As an aside before we continue… This is a post for 23 in 2013, a project detailed here. It’s my NaNoWriMo project from 2012, a year I failed to complete the 50,000 words. It’s also the first draft – there will be typos, inconsistencies, mis-named characters and all of the other things that plague a first draft. The comments are there both for you lovely readers to post words of encouragement, point out “but he said… in the last chapter, that contradicts…” and keep me straight, and for me to bash ideas around.
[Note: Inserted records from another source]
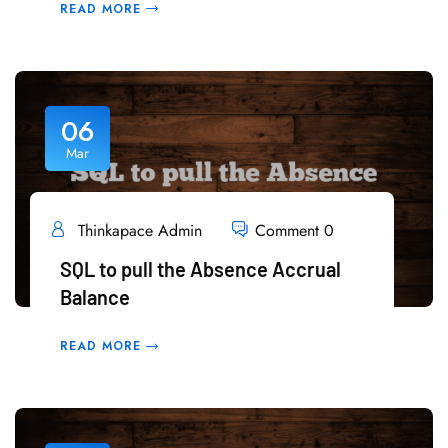
READ MORE
06
Mar
Thinkapace Admin
Comment 0
SQL to pull the Absence Accrual
Balance
READ MORE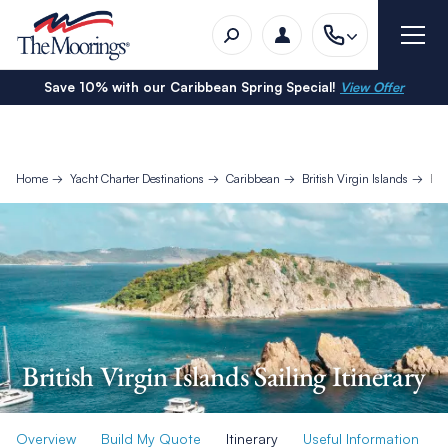
Save 10% with our Caribbean Spring Special!
View Offer
Home
Yacht Charter Destinations
Caribbean
British Virgin Islands
Bri
British Virgin Islands Sailing Itinerary
Overview
Build My Quote
Itinerary
Useful Information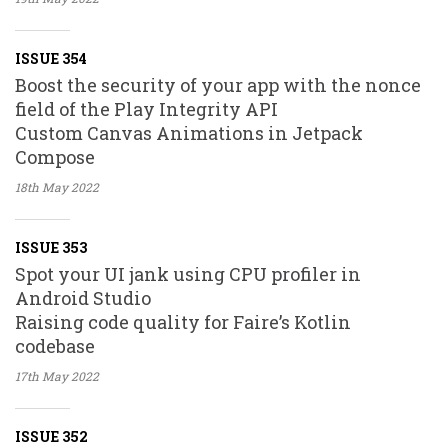
ISSUE 354
Boost the security of your app with the nonce
field of the Play Integrity API
Custom Canvas Animations in Jetpack
Compose
18th May
2022
ISSUE 353
Spot your UI jank using CPU profiler in
Android Studio
Raising code quality for Faire’s Kotlin
codebase
17th May
2022
ISSUE 352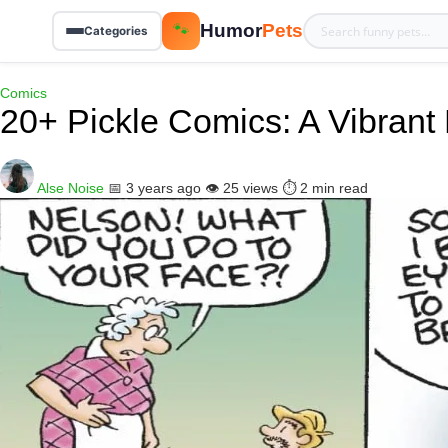
Humor
Pets
🐾
Categories
Comics
20+ Pickle Comics: A Vibrant
Alse Noise
📅 3 years ago
👁️ 25 views
⏱️ 2 min read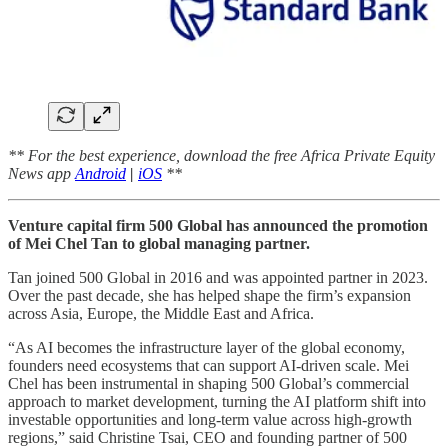
** For the best experience, download the free Africa Private Equity
News app
Android
|
iOS
**
Venture capital firm 500 Global has announced the promotion
of Mei Chel Tan to global managing partner.
Tan joined 500 Global in 2016 and was appointed partner in 2023.
Over the past decade, she has helped shape the firm’s expansion
across Asia, Europe, the Middle East and Africa.
“As AI becomes the infrastructure layer of the global economy,
founders need ecosystems that can support AI-driven scale. Mei
Chel has been instrumental in shaping 500 Global’s commercial
approach to market development, turning the AI platform shift into
investable opportunities and long-term value across high-growth
regions,” said Christine Tsai, CEO and founding partner of 500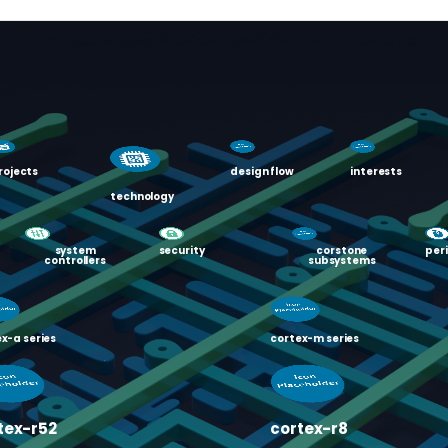
rojects
design flow
interests
technology
system
security
corstone
per
controllers
subsystems
x-a series
cortex-m series
tex-r52
cortex-r8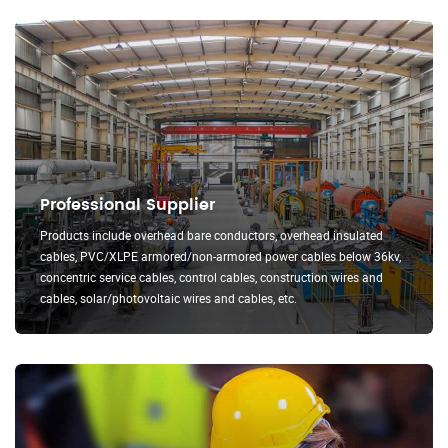
Professional Supplier
Products include overhead bare conductors, overhead insulated
cables, PVC/XLPE armored/non-armored power cables below 36kv,
concentric service cables, control cables, construction wires and
cables, solar/photovoltaic wires and cables, etc.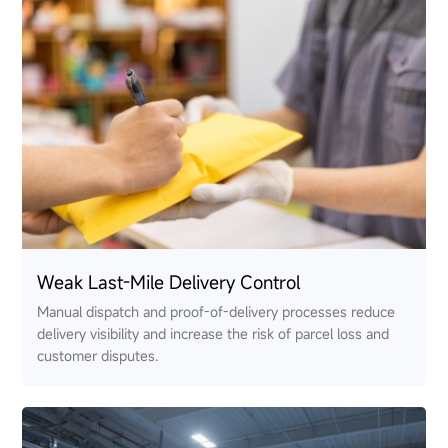
Weak Last-Mile Delivery Control
Manual dispatch and proof-of-delivery processes reduce
delivery visibility and increase the risk of parcel loss and
customer disputes.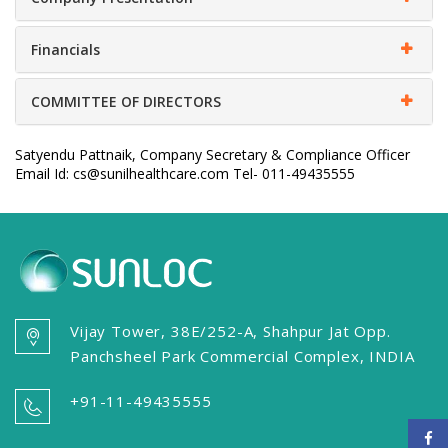
Financials
COMMITTEE OF DIRECTORS
Satyendu Pattnaik, Company Secretary & Compliance Officer
Email Id: cs@sunilhealthcare.com Tel- 011-49435555
Vijay Tower, 38E/252-A, Shahpur Jat Opp.
Panchsheel Park Commercial Complex, INDIA
+91-11-49435555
File this one under Urban Fantasy | Edinburgh | Parallel Worlds, as they might one day say on Angry Robot.
If you missed anything earlier, they’re here – come back when you’ve read it…
A figure slipped from shadow to shadow, moving as quietly as it could down the cobbled street. Up the hill behind him stood the Fortress, down the hill ahead of him, his goal, the Night Palace of Libraria. Between him and the Night Palace, several hundred yards of deep shadow and the Cathedral of Knowledge. Not a place or a time to loiter.
The figure crossed the narrow street as it approached the Cathedral, all white marble and towering spires. Each alcove contained a statue, most of the statues held a book. He knew the book now, the figure – they were all variations on one man: Roland Blackwood. For every five statues, four held books – the four volumes of Blackwood’s Journal. The fifth statue was empty-handed, the lie everyone believed. Roland Blackwood had never written a fifth journal. A fifth journal did not exist. It certainly wasn’t on the fifth shelf from the left, behind the northernmost window of the east wall of the Night Palace, third floor, just past the balcony. And it certainly was not shelved between a copy of the diaries of Samuel Peypes and the first edition Dungeon Master’s Guide by E. Gary Gygax. Nope. Not at all.
Once past the cathedral – did that statue move? – the figure moved faster. Most of the right-hand side of the street was in shadow at this time of night, the lighting saved for the important buildings, the scribes working away copying the world’s knowledge, transcribing the Internet for the day the servers died.
The Night Palace was not guarded. It didn’t need to be. The entirety of it’s defences relied on one single fact: It was not supposed to exist. Such was the power of the Lie surrounding it, everyone believed it. And if everyone believed it, then it must be true. What was that building down there? Oh, that’s just the… oh, look! A squirrel!
Icarus knew, though, that the Lie was just that. He’d worked it out as soon as he’d been shown proof that the fifth journal existed. Once you knew it was a lie, everything else fell into place.
At his heart, he was a second-story man. Why use the front door when a window would suffice. He was inside the Night Palace, standing in front of the shelves in seconds. Lord Pen and Lady Ink relied so heavily on the Lie to protect their property they hadn’t bothered with the simple, physical defences like locks, window bars, guards. And there it was, right where they had said it was.
He ran a reverential finger down the spine of the scruffy journal, plain brown cowhide, unevenly tanned, a length of string holding the pages together. Pulling it – carefully – from the shelf, he untied the string, opened it at random, began to read. A handful of loose sheets fell to his feet, he picked the up, folded them, stuffed them inside his jacket.
“Bollocks,” he hissed. It was in code. There were elements of Latin in there, elements of shorthand, some symbols that might’ve been Cyrillic if you squinted and he had no idea what that was. Given time, he’d be able to translate it – given time. But how long did he have before they discovered it was missing?
Climbing back out of the window, he closed it behind him, slipped back down into the garden and headed for the nearest Gate.